My mother was filled with even more bliss than on the day of her marriage, and she was quite ready to spoil her little boy, who had "eyes that looked into the very soul, bright and as black and burning as a coal," had I not severely irritated Deighton with my sharp wails and restless nature. After two days of enduring my natural defects he pronounced me a "hideous, tiresome imp." Indeed, Deighton soon proved to be a hard-hearted, ill-tempered tyrant who did not love his wife with the sincerity she had hitherto believed him to. The detestable man had only a pious madman's passion for the Church, and could only be loyal to his grotesque version of God. He seemed ever to stand by the saying, "Destruction cometh; and they shall seek peace, and there shall be none," for he was a black stain on our lives; he was sternly set on making it a living hell, though to him he was doubtless performing God's will.

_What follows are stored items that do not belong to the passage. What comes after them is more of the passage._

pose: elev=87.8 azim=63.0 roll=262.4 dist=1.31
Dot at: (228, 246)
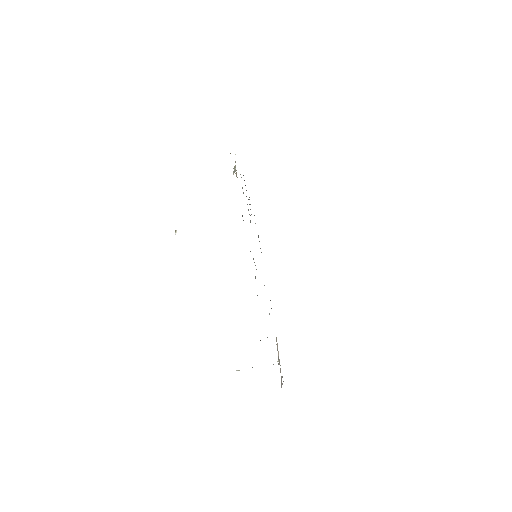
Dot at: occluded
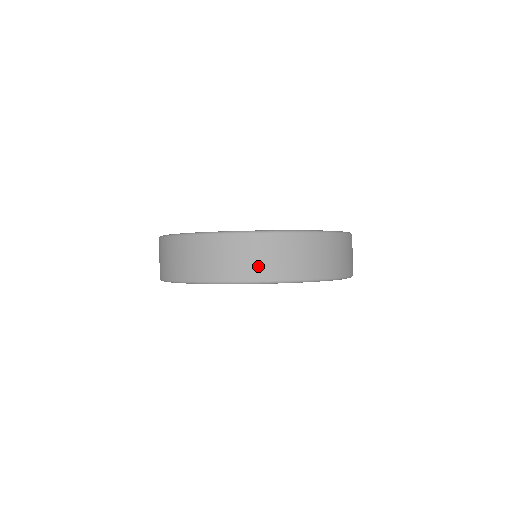
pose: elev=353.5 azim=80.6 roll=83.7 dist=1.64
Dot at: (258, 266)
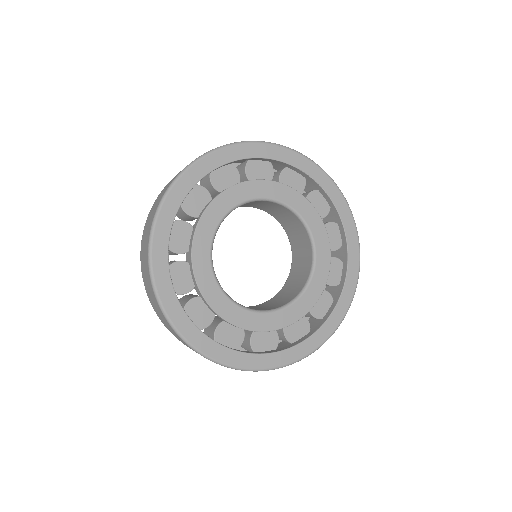
Dot at: occluded
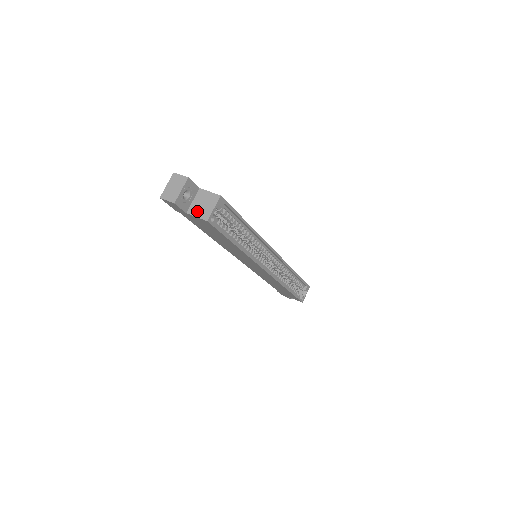
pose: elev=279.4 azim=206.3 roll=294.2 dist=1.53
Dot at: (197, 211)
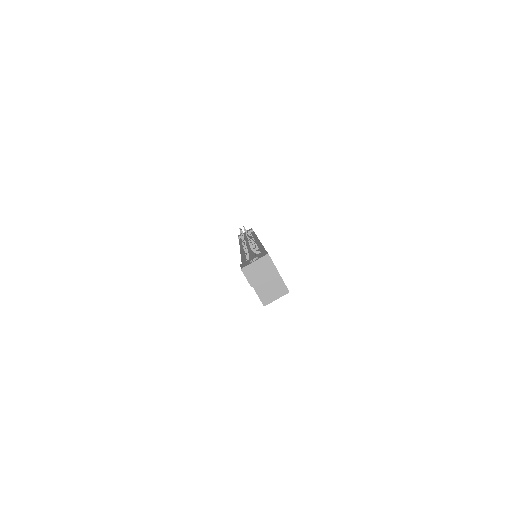
Dot at: (261, 289)
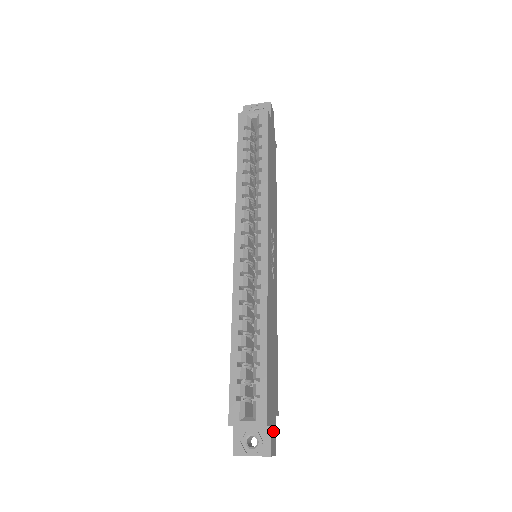
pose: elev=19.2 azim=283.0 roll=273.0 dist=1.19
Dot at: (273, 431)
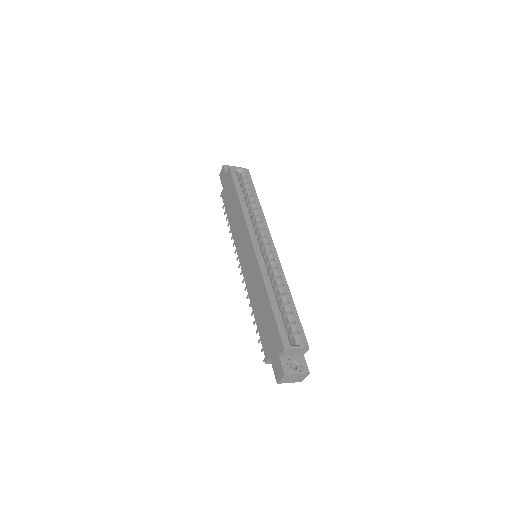
Dot at: occluded
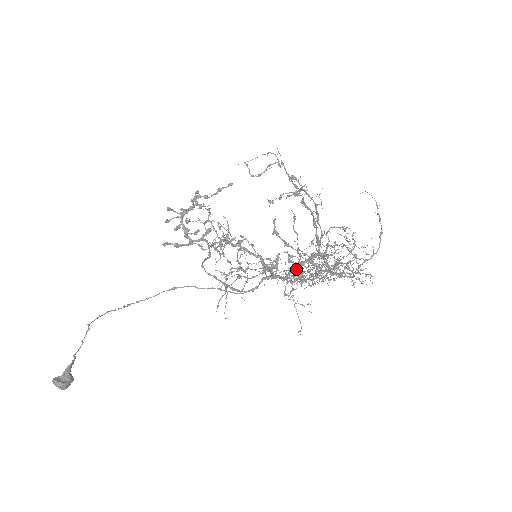
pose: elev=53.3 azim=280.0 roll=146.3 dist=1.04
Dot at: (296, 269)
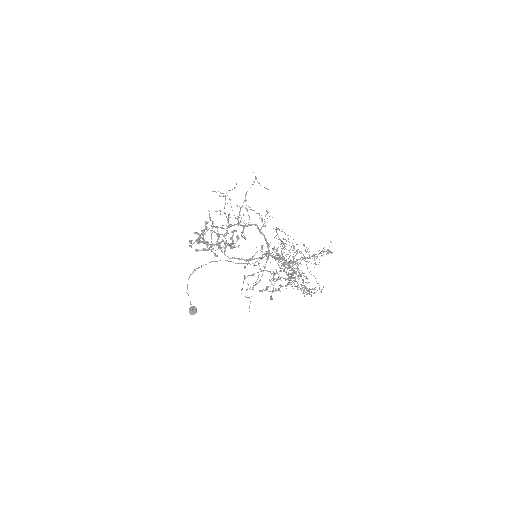
Dot at: (282, 268)
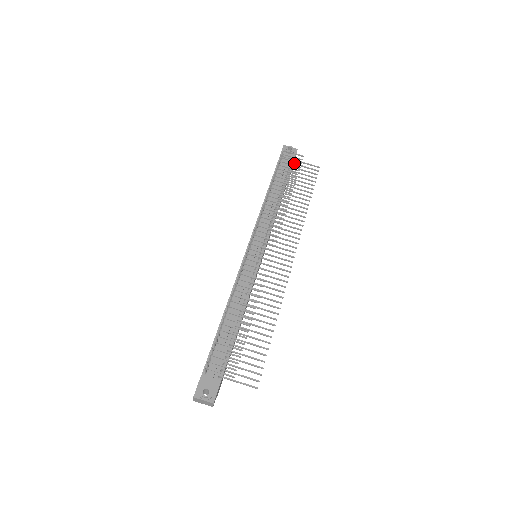
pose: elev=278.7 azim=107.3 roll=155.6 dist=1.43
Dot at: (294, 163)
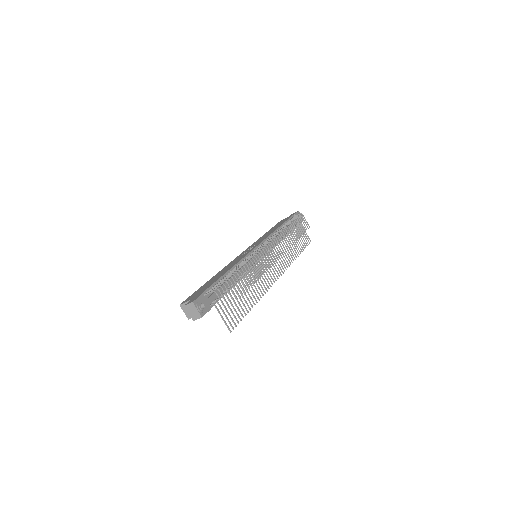
Dot at: occluded
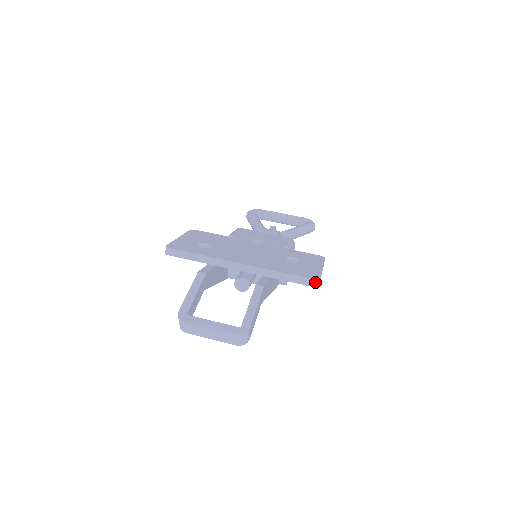
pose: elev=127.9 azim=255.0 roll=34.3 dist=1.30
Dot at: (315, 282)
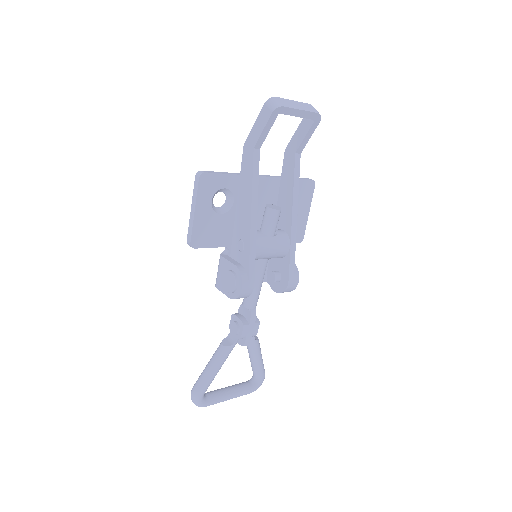
Dot at: (311, 179)
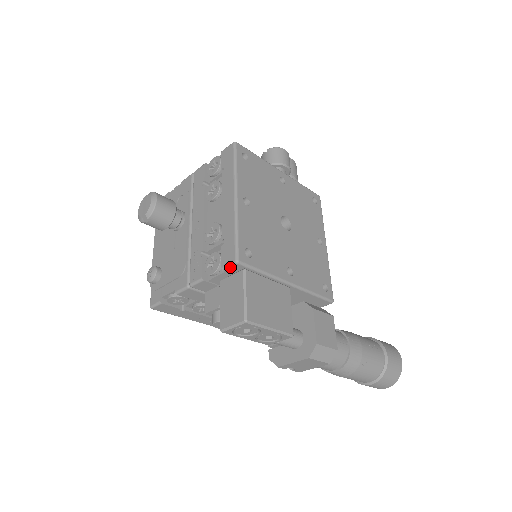
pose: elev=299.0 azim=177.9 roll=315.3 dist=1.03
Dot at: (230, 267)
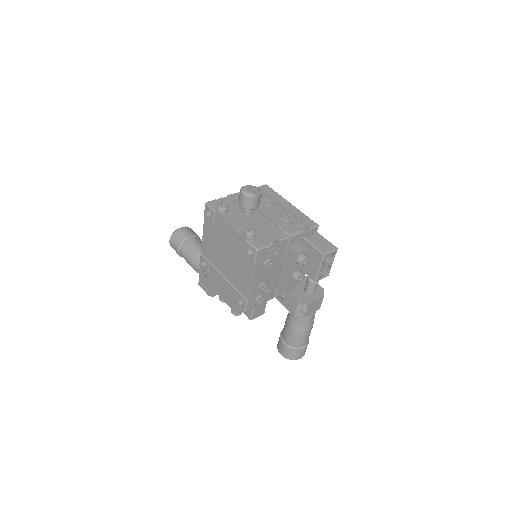
Dot at: (314, 228)
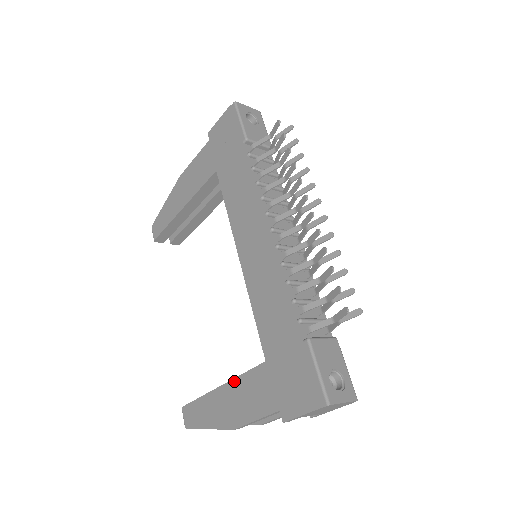
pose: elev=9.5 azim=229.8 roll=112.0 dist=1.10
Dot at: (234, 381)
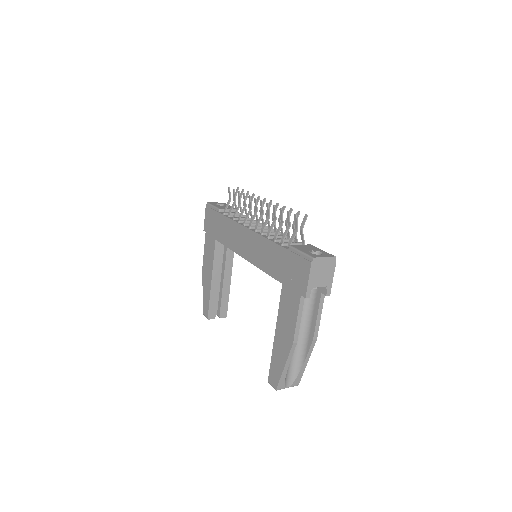
Dot at: (278, 318)
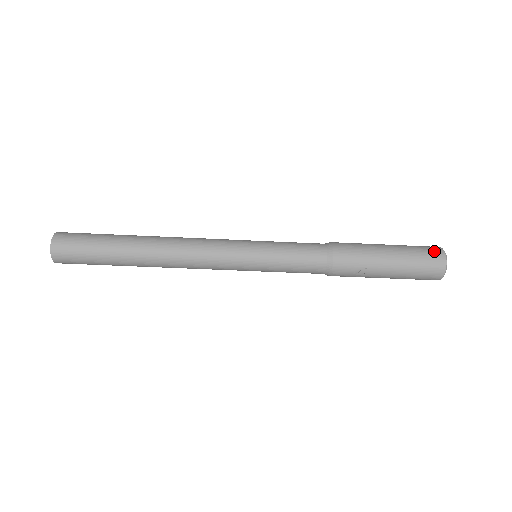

I was five years old when a sister joined me in that dark, dismal life – for I had known but little peace and bliss in spite of my mother's efforts. She had been all mine up until then, and was still loyally affectionate, but she had now another child to dote on, a little girl, christened Amelia Prudence Deighton. We called her Amy, and she had been sent from Heaven with God's compliments, for she was the brightest, most affectionate child that ever lived. Though I was grim and grave by nature, little Amy made me into a mildly cheerful fellow. I was intensely defensive of her, and was loyally attached to her simple soul. The purely good are always simple in character, but according to the Christian belief, such simplicity is the reflection of God's purity, and I often scorned my own complexity of character, doggedly persuaded that I was more beast than man.